FIG. 1 is a schematic configuration diagram showing an embodiment of the present invention, FIG. 2 is an ideal heat input control pattern diagram in manufacturing an electric resistance welded tube, FIG. 3 is an explanatory diagram showing an example of a control rule, FIG. 7 is an explanatory diagram showing an example of a membership function, and FIG. 8 is a schematic perspective view showing an induction type high-frequency electric resistance welded pipe production line. 11 ... Tube material, 12 ... Squeeze roll, 13 ... Work coil, 14 ... Variable power supply unit, 15 ... High voltage DC unit, 16 ... High frequency oscillation unit, 17 ... Transformer, 18 ... Speed detection Vessels, 19,20
... First and second deviation detectors 21... A moving heating area heat input amount determining fuzzy inference section, 22... A stationary heating area heat input amount determining fuzzy inference section, and 23.

Continued on the front page (58) Fields surveyed (Int.Cl. ⁶ , DB name) H05B 6/06 H05B 6/10 G05B 13/02 G05D 23/00 G05D 23/19

Claims (1)

(57) [Claims] In a welding heat input control of an electric resistance welded pipe, a first deviation detecting unit for detecting a deviation between a feed speed of a tube material and a reference feed speed set value, a feed speed of a tube material and a state change speed setting. When a deviation output from the second deviation detection unit for detecting a deviation from the value and a deviation output from the first deviation detection unit are input and are equal to or higher than the reference feed speed,
The moving heating area determining fuzzy inference unit that sends out the heat input that makes the inference result by the moving heating area fuzzy inference effective as an intermediate variable and the deviation output of the second deviation detection unit are input, and the feed rate changes from zero to a state change.

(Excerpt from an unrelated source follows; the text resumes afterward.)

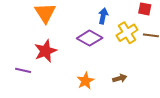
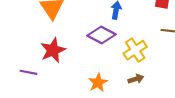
yellow cross: (127, 33) -> (135, 50), moved

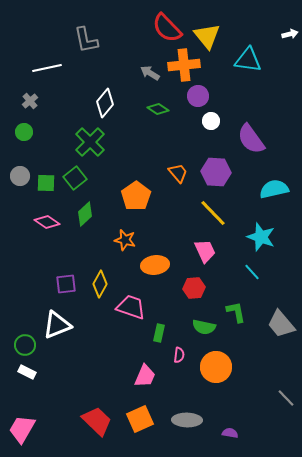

By the speed, the stationary heating area determining fuzzy inference unit that sends the heat input amount at which the inference result by the static heating area fuzzy inference becomes effective to the output as an intermediate variable, and the moving and stationary heating by the intermediate variable sent from both the inference units A fuzzy inference synthesizing unit which receives a heat input amount based on a region fuzzy inference and a deviation output of the first and second deviation detection units and sends out an optimum heat input amount with respect to a feed rate, and an optimum heat input amount transmitted from the fuzzy inference synthesis unit And a variable power supply for heating the tube material.